I'll be removing hardware-requests and adding vm-requests.

Please note that since this is still pending puppetization of the service, it may be declined for now.

This has been sitting since Jan 2016. Any updates on what the real blocker is here (nowadays)?

Do you still request a Ganeti VM?

Do you still request a Ganeti VM?

@Dzahn the blocker is that no one is working on it. There is long-term interest from the Web team at least, but unsure when it will be picked up (and setting up Sentry would not be the first step of that work anyway). So I think we'll need a VM at some point but not right now.

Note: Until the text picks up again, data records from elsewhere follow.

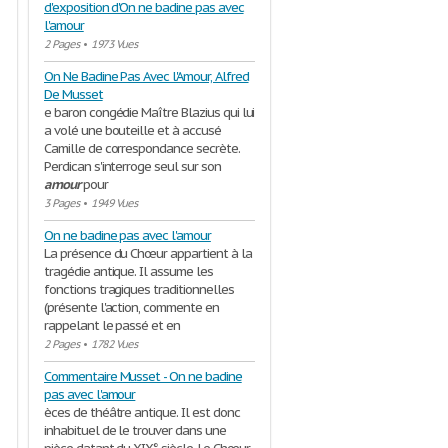
d'exposition d'On ne badine pas avec
l'amour
2 Pages
•
1973 Vues
On Ne Badine Pas Avec l'Amour, Alfred
De Musset
e baron congédie Maître Blazius qui lui
a volé une bouteille et à accusé
Camille de correspondance secrète.
Perdican s'interroge seul sur son
amour
pour
3 Pages
•
1949 Vues
On ne badine pas avec l'amour
La présence du Chœur appartient à la
tragédie antique. Il assume les
fonctions tragiques traditionnelles
(présente l'action, commente en
rappelant le passé et en
2 Pages
•
1782 Vues
Commentaire Musset - On ne badine
pas avec l'amour
èces de théâtre antique. Il est donc
inhabituel de le trouver dans une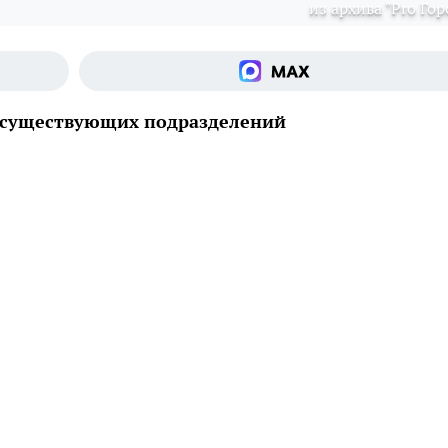
из архива "Pro Гор
е существующих подразделений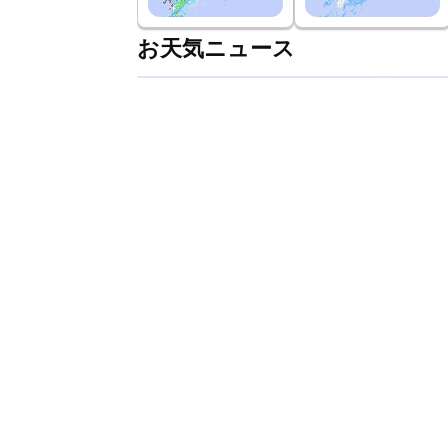
お天気ニュース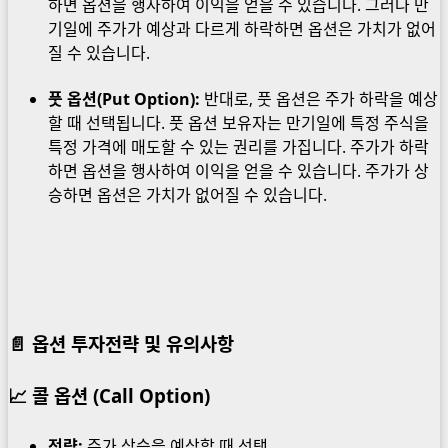
하면 옵션을 행사하여 이익을 얻을 수 있습니다. 그러나 만
기일에 주가가 예상과 다르게 하락하면 옵션은 가치가 없어
질 수 있습니다.
풋 옵션(Put Option):
반대로, 풋 옵션은 주가 하락을 예상
할 때 선택됩니다. 풋 옵션 보유자는 만기일에 특정 주식을
특정 가격에 매도할 수 있는 권리를 가집니다. 주가가 하락
하면 옵션을 행사하여 이익을 얻을 수 있습니다. 주가가 상
승하면 옵션은 가치가 없어질 수 있습니다.
📄 옵션 투자전략 및 유의사항
📈
콜 옵션 (Call Option)
전략:
주가 상승을 예상할 때 선택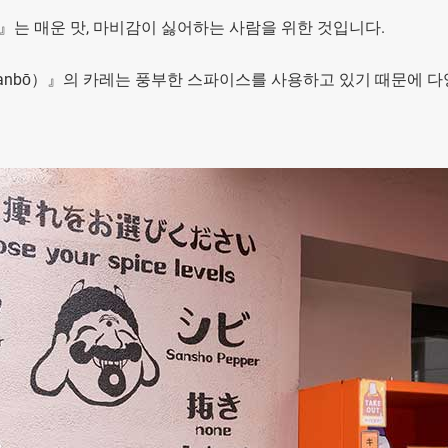
』는 매운 맛, 마비감이 싫어하는 사람을 위한 것입니다.
 Kikanbō）』의 카레는 풍부한 스파이스를 사용하고 있기 때문에 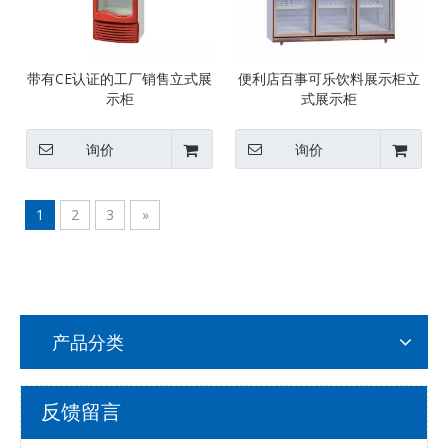
带有CE认证的工厂销售立式展
便利店百事可乐饮料展示柜立
示柜
式展示柜
询价
询价
1
2
3
»
产品分类
反馈留言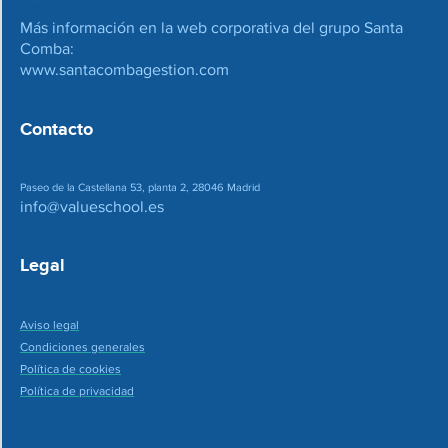
Más información en la web corporativa del grupo Santa
Comba:
www.santacombagestion.com
Contacto
Paseo de la Castellana 53, planta 2, 28046 Madrid
info@valueschool.es
Legal
Aviso legal
Condiciones generales
Política de cookies
Política de privacidad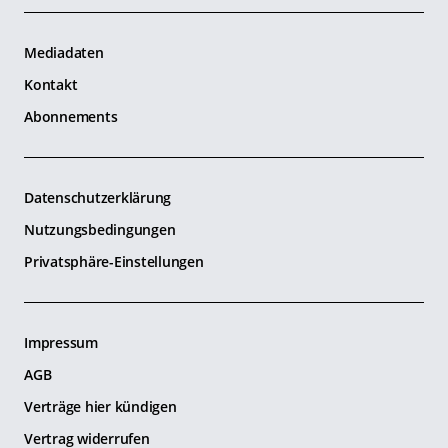
Mediadaten
Kontakt
Abonnements
Datenschutzerklärung
Nutzungsbedingungen
Privatsphäre-Einstellungen
Impressum
AGB
Verträge hier kündigen
Vertrag widerrufen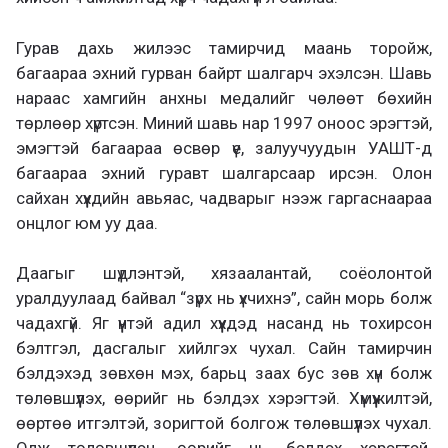
Гурав дахь жилээс тамирчид маань торойж,
багаараа эхний гурван байрт шалгарч эхэлсэн. Шавь
нараас хамгийн анхны медалийг чөлөөт бөхийн
төрлөөр хүртсэн. Миний шавь нар 1997 оноос эрэгтэй,
эмэгтэй багаараа өсвөр үе, залуучуудын УАШТ-д
багаараа эхний гуравт шалгарсаар ирсэн. Олон
сайхан хүүхдийн авьяас, чадварыг нээж гаргаснаараа
онцлог юм уу даа.
Даагыг шүдлэнтэй, хязаалантай, соёолонтой
уралдуулаад байвал “зүрх нь үхчихнэ”, сайн морь болж
чадахгүй. Яг үүнтэй адил хүүхдэд насанд нь тохирсон
бэлтгэл, дасгалыг хийлгэх чухал. Сайн тамирчин
бэлдэхэд зөвхөн мэх, барьц заах бус зөв хүн болж
төлөвшүүлэх, өөрийг нь бэлдэх хэрэгтэй. Хүмүүжилтэй,
өөртөө итгэлтэй, зоригтой болгож төлөвшүүлэх чухал.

The task is marked stalled for that reason, feel free to remove it from the relevant boards if it is getting in the way.

Ok, thanks @Tgr. I understand, just leaving it stalled. It's fine.

The reason i kept asking is because of the tag vm-requests and checking that during our clinic duty. So i removed that because currently it's not a request and then you also won't be pinged again by others. Just add that tag back once it's time to create a VM, thanks!

Per grandparent task. We use T226986: Client side error logging production launch instead in production, which uses existing hardware.